节选文本 -
○ ○ ○

[TOC]

开发环境推荐

GPU Dokcer

$ docker pull huggingface/transformers-pytorch-gpu:4.19.4

CPU Dokcer

$ docker pull huggingface/transformers-pytorch-cpu:4.18.0

  1. 我这边使用的是CPU版本,建立容器
$ sudo docker run -it -d -v /Volumes/Yan_Errol/:/workspace --name transformers -p 9000:9000 -p 9001:22 32e2fefc85c5 bash

  1. 进入容器
$ sudo docker exec -it transformers bash

  1. 安装openssh-server
$ apt update && apt install openssh-server
$ mkdir /var/run/sshd && echo 'root:passwd' | chpasswd
$ sed -i 's/PermitRootLogin prohibit-password/PermitRootLogin yes/' /etc/ssh/sshd_config
$ sed 's@session\\\\srequired\\\\spam_loginuid.so@session optional pam_loginuid.so@g' -i /etc/pam.d/sshd
$ echo "export VISIBLE=now" >> /etc/profile
$ echo "PermitRootLogin yes"  >>  /etc/ssh/sshd_config
$ service ssh start

  1. pycharm 连接或vscode的连接,实现远程编写调试代码

代码下载

$ git lfs install
$ git clone <https://huggingface.co/bert-base-chinese>

代码下载以及模型


# 1、单句分词
from transformers import BertTokenizer

tokenizer = BertTokenizer.from_pretrained('./bert-base-chinese')

# 分词并编码
token = tokenizer.encode('北京欢迎你')
print(token)
# [101, 1266, 776, 3614, 6816, 872, 102]

# 简写形式
token = tokenizer('北京欢迎你')

○ ○ ○

任务要求 -
请根据节选文本回答：
1. GPU 版 Docker 镜像使用的标签版本是多少？
2. 建立容器时用 --name 给容器取的名字是什么？
3. 对'北京欢迎你'分词编码后，注释中给出的结果是什么？
这些记录取自另一来源，与节选文本无关。

○ ○ ○

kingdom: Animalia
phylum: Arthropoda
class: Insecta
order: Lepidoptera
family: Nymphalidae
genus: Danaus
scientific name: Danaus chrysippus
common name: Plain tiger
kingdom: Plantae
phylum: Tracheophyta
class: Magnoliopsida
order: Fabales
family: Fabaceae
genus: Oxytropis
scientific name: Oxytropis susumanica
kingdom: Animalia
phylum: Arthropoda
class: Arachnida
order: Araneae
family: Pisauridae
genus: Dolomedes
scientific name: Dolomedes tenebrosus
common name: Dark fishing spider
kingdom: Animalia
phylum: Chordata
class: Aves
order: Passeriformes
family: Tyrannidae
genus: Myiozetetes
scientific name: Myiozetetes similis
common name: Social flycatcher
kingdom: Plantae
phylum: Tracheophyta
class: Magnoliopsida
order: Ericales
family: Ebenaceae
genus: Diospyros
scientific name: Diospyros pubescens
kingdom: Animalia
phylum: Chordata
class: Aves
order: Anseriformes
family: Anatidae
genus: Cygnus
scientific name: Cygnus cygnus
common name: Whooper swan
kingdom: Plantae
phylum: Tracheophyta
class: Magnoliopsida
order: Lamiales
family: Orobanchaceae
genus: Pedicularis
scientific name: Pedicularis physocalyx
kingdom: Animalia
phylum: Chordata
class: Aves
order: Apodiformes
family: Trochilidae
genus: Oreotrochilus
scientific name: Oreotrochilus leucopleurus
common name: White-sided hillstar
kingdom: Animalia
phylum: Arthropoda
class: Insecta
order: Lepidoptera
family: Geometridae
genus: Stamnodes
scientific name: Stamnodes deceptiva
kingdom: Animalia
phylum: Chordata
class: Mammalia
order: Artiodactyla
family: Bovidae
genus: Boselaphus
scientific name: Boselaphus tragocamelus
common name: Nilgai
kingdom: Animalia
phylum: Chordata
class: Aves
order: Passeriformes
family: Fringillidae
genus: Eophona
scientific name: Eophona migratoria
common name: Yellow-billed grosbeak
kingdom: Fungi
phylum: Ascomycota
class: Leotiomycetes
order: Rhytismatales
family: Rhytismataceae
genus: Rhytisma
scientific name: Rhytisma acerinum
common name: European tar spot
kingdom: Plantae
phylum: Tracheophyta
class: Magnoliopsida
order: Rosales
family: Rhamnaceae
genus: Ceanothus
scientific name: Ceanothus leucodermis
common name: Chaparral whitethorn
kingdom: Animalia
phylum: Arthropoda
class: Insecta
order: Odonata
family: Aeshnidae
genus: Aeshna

○ ○ ○

练习答案 -
1. 4.19.4
2. transformers
3. [101, 1266, 776, 3614, 6816, 872, 102]